**GOAL OF THE EXERCISE**
The data below is to be output in full, unchanged.

─── DATA ───

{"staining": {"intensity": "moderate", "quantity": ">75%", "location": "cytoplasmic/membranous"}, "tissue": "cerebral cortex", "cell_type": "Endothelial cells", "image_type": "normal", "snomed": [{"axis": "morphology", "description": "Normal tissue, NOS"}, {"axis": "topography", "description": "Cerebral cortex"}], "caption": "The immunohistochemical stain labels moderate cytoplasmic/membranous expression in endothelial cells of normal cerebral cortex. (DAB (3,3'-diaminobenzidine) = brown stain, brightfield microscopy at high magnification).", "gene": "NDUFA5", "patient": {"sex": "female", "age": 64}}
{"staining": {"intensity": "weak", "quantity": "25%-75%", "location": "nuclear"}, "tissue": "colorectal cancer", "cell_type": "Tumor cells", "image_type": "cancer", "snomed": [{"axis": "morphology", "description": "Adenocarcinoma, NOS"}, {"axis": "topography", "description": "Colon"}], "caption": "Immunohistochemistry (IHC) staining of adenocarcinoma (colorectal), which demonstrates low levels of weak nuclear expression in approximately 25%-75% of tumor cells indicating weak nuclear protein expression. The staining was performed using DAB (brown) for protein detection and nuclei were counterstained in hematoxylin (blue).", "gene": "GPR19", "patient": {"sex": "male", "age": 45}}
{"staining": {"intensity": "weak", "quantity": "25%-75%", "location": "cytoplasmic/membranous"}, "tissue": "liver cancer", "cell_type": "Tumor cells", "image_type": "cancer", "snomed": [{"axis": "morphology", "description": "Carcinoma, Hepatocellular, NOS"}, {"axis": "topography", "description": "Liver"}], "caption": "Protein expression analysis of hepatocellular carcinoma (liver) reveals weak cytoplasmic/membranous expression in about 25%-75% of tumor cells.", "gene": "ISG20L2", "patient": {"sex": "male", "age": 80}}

───

**ANSWER SPACE**
{"staining": {"intensity": "moderate", "quantity": ">75%", "location": "cytoplasmic/membranous"}, "tissue": "cerebral cortex", "cell_type": "Endothelial cells", "image_type": "normal", "snomed": [{"axis": "morphology", "description": "Normal tissue, NOS"}, {"axis": "topography", "description": "Cerebral cortex"}], "caption": "The immunohistochemical stain labels moderate cytoplasmic/membranous expression in endothelial cells of normal cerebral cortex. (DAB (3,3'-diaminobenzidine) = brown stain, brightfield microscopy at high magnification).", "gene": "NDUFA5", "patient": {"sex": "female", "age": 64}}
{"staining": {"intensity": "weak", "quantity": "25%-75%", "location": "nuclear"}, "tissue": "colorectal cancer", "cell_type": "Tumor cells", "image_type": "cancer", "snomed": [{"axis": "morphology", "description": "Adenocarcinoma, NOS"}, {"axis": "topography", "description": "Colon"}], "caption": "Immunohistochemistry (IHC) staining of adenocarcinoma (colorectal), which demonstrates low levels of weak nuclear expression in approximately 25%-75% of tumor cells indicating weak nuclear protein expression. The staining was performed using DAB (brown) for protein detection and nuclei were counterstained in hematoxylin (blue).", "gene": "GPR19", "patient": {"sex": "male", "age": 45}}
{"staining": {"intensity": "weak", "quantity": "25%-75%", "location": "cytoplasmic/membranous"}, "tissue": "liver cancer", "cell_type": "Tumor cells", "image_type": "cancer", "snomed": [{"axis": "morphology", "description": "Carcinoma, Hepatocellular, NOS"}, {"axis": "topography", "description": "Liver"}], "caption": "Protein expression analysis of hepatocellular carcinoma (liver) reveals weak cytoplasmic/membranous expression in about 25%-75% of tumor cells.", "gene": "ISG20L2", "patient": {"sex": "male", "age": 80}}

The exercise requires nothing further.